After telling my parents what happened and finding out that I wasn’t the only one who was a victim of his abuse, we told the authorities. 

Talking to law enforcement about the details of what happened to me, I sat there terrified. It was hard enough that I went through it, but having to say it out loud to strangers — words that I was far too young to use in conversation — made me shake. 

During the trial when I was sitting in front of a judge, my abuser asked his attorney to move out of his way so he could “see me clearly” while I testified against him.

I immediately got sick to my stomach. To this day, that memory sends a chill down my spine. 

The worst part, though, was when he got out of jail because he was still my neighbor. From that horrific day until I moved away for college, I would run and hide every time he drove up our shared driveway so he didn’t see me. I avoided playing in our yard, in direct view of his property, if I saw his vehicle parked in his driveway behind my house. 

And for years, I was terrified every night as I went to bed, afraid that he would kidnap and kill me as retaliation for testifying against him. 

What happened to me as a child drives me and the work I do in the Assembly today, working to protect kids and keep our community safe. 

This year, I am the author of a bill to support victims of crime and their families — which was approved by the Assembly and is now moving through the Senate with bipartisan support — the co-author of two bills to expand punishments for child pornography, and last year I supported a bill that’s now law, which increases criminal penalties for child sex trafficking. 

I also supported two bills tackling the fentanyl crisis, and a number of bills related to retail theft and domestic violence. 

And in a tough budget climate, I fought for and won over $9 million in state funding for our community to increase school safety, provide mental health and basic needs support for our students, house foster youth, and provide critical funding for a local domestic and family violence survivor resource center.

My actions on behalf of children and families speak for themselves. 

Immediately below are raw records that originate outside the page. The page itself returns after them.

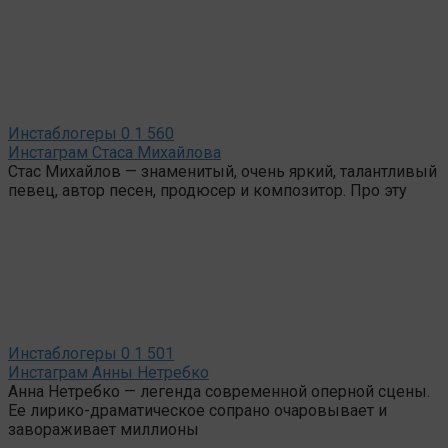
Инстаблогеры
0
1 560
Инстаграм Стаса Михайлова
Стас Михайлов — знаменитый, очень яркий, талантливый
певец, автор песен, продюсер и композитор. Про эту
Инстаблогеры
0
1 501
Инстаграм Анны Нетребко
Анна Нетребко — легенда современной оперной сцены.
Ее лирико-драматическое сопрано очаровывает и
завораживает миллионы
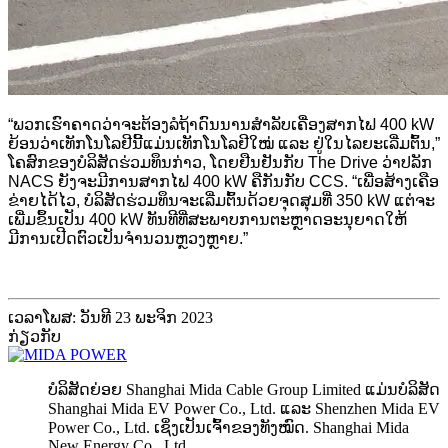
“ພວກເຮົາຄາດວ່າຈະຕ້ອງລໍຖ້າດົນນານສຳລັບເຄື່ອງສາກໄຟ 400 kW
ຍ້ອນວ່າເທັກໂນໂລຢີນີ້ແມ່ນເທັກໂນໂລຢີໃໝ່ ແລະ ຢູ່ໃນໄລຍະເລີ່ມຕົ້ນ,”
ໂຄສົກຂອງບໍລິສັດຮ່ວມທຶນກ່າວ, ໂດຍຢືນຢັນກັບ The Drive ວ່າປລັກ
NACS ຍັງຈະມີການສາກໄຟ 400 kW ຄືກັນກັບ CCS. “ເພື່ອສ້າງເຄືອ
ຂ່າຍໄດ້ໄວ, ບໍລິສັດຮ່ວມທຶນຈະເລີ່ມຕົ້ນດ້ວຍຈຸດສຸມທີ່ 350 kW ແຕ່ຈະ
ເພີ່ມຂຶ້ນເປັນ 400 kW ທັນທີທີ່ສະພາບການຕະຫຼາດອະນຸຍາດໃຫ້
ມີການເປີດຕົວເປັນຈຳນວນຫຼວງຫຼາຍ.”
ເວລາໂພສ: ວັນທີ 23 ພະຈິກ 2023
ກ່ຽວກັບ
ບໍລິສັດຍ່ອຍ Shanghai Mida Cable Group Limited ແມ່ນບໍລິສັດ
Shanghai Mida EV Power Co., Ltd. ແລະ Shenzhen Mida EV
Power Co., Ltd. ເຊິ່ງເປັນເຈົ້າຂອງທັງໝົດ. Shanghai Mida
New Energy Co., Ltd.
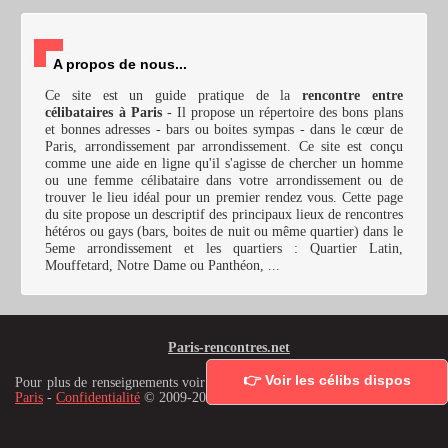
A propos de nous...
Ce site est un guide pratique de la
rencontre entre
célibataires à Paris
- Il propose un répertoire des bons plans
et bonnes adresses - bars ou boites sympas - dans le cœur de
Paris, arrondissement par arrondissement. Ce site est conçu
comme une aide en ligne qu'il s'agisse de chercher un homme
ou une femme célibataire dans votre arrondissement ou de
trouver le lieu idéal pour un premier rendez vous. Cette page
du site propose un descriptif des principaux lieux de rencontres
hétéros ou gays (bars, boites de nuit ou même quartier) dans le
5eme arrondissement et les quartiers : Quartier Latin,
Mouffetard, Notre Dame ou Panthéon, ...
Paris-rencontres.net
👉 Voir les célibs dispos
Pour plus de renseignements voir les mentions légales :
Site de rencontre à
Paris
-
Confidentialité
© 2009-2025 Paris-rencontres.net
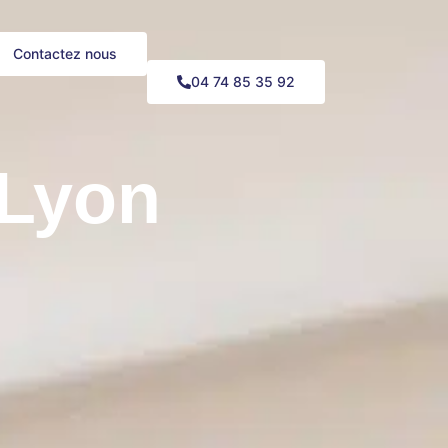
Contactez nous
04 74 85 35 92
 Lyon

Unfortunately, today’s politics often disregard the facts, and partisan rhetoric can eclipse one’s work and impact. It is how my opponents justify falsely accusing me of protecting pedophiles, using tactics that are beyond appalling. It’s infuriating how destructive campaigns and politics have become. 

But as a mother, survivor of assault, and a state Assembly member, I cannot let their offensive attacks go unanswered. I was that child who they’re now using as a political pawn, and it’s unforgivable and disgusting. 

Today, my promise to you is that I will continue to do all I can to always protect our children, stand up for what’s right, and never play politics with people’s lives.

Pilar Schiavo, D-Chatsworth, represents the 40th Assembly District, which includes most of the Santa Clarita Valley in addition to the northwest San Fernando Valley. “Democratic Voices” appears Tuesdays and rotates among local Democrats.